What you should do:
Find all lines in the listing that include the word "events", then copy them.
_____
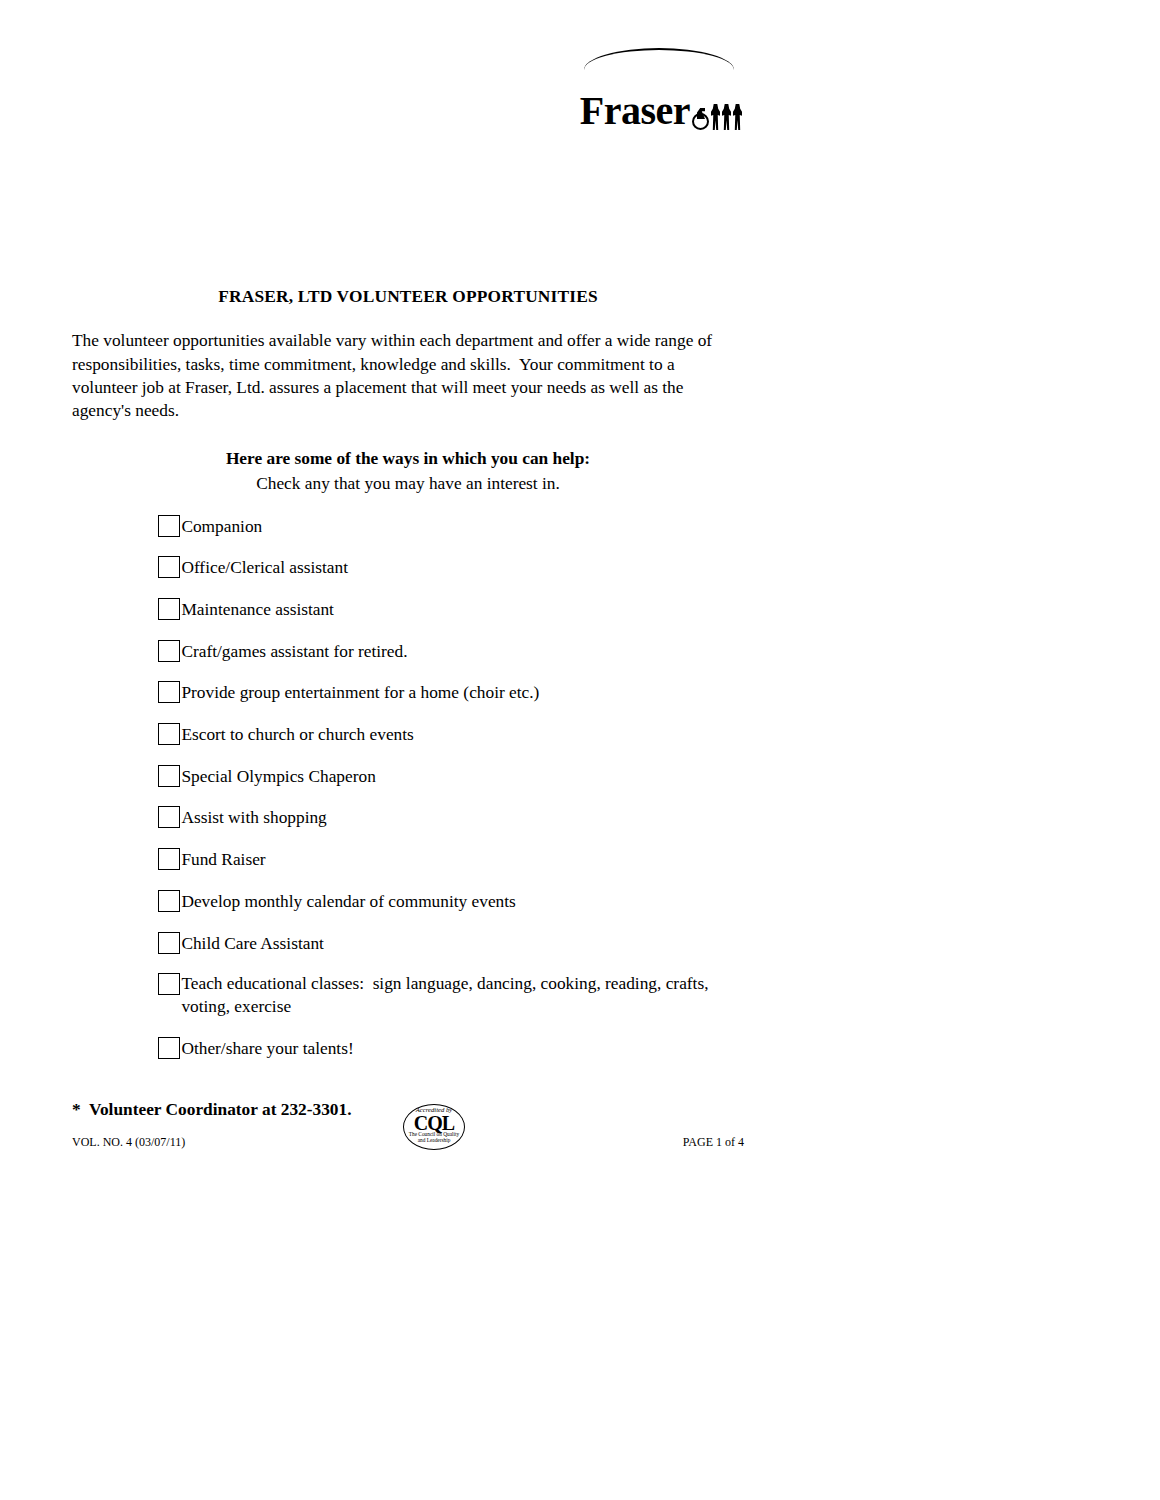Fraser
FRASER, LTD VOLUNTEER OPPORTUNITIES
The volunteer opportunities available vary within each department and offer a wide range of responsibilities, tasks, time commitment, knowledge and skills. Your commitment to a volunteer job at Fraser, Ltd. assures a placement that will meet your needs as well as the agency's needs.
Here are some of the ways in which you can help:
Check any that you may have an interest in.
Companion
Office/Clerical assistant
Maintenance assistant
Craft/games assistant for retired.
Provide group entertainment for a home (choir etc.)
Escort to church or church events
Special Olympics Chaperon
Assist with shopping
Fund Raiser
Develop monthly calendar of community events
Child Care Assistant
Teach educational classes: sign language, dancing, cooking, reading, crafts, voting, exercise
Other/share your talents!
* Volunteer Coordinator at 232-3301.
VOL. NO. 4 (03/07/11) Accredited by CQL The Council on Quality
and Leadership PAGE 1 of 4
_____
Solution for this task:
Escort to church or church events
Develop monthly calendar of community events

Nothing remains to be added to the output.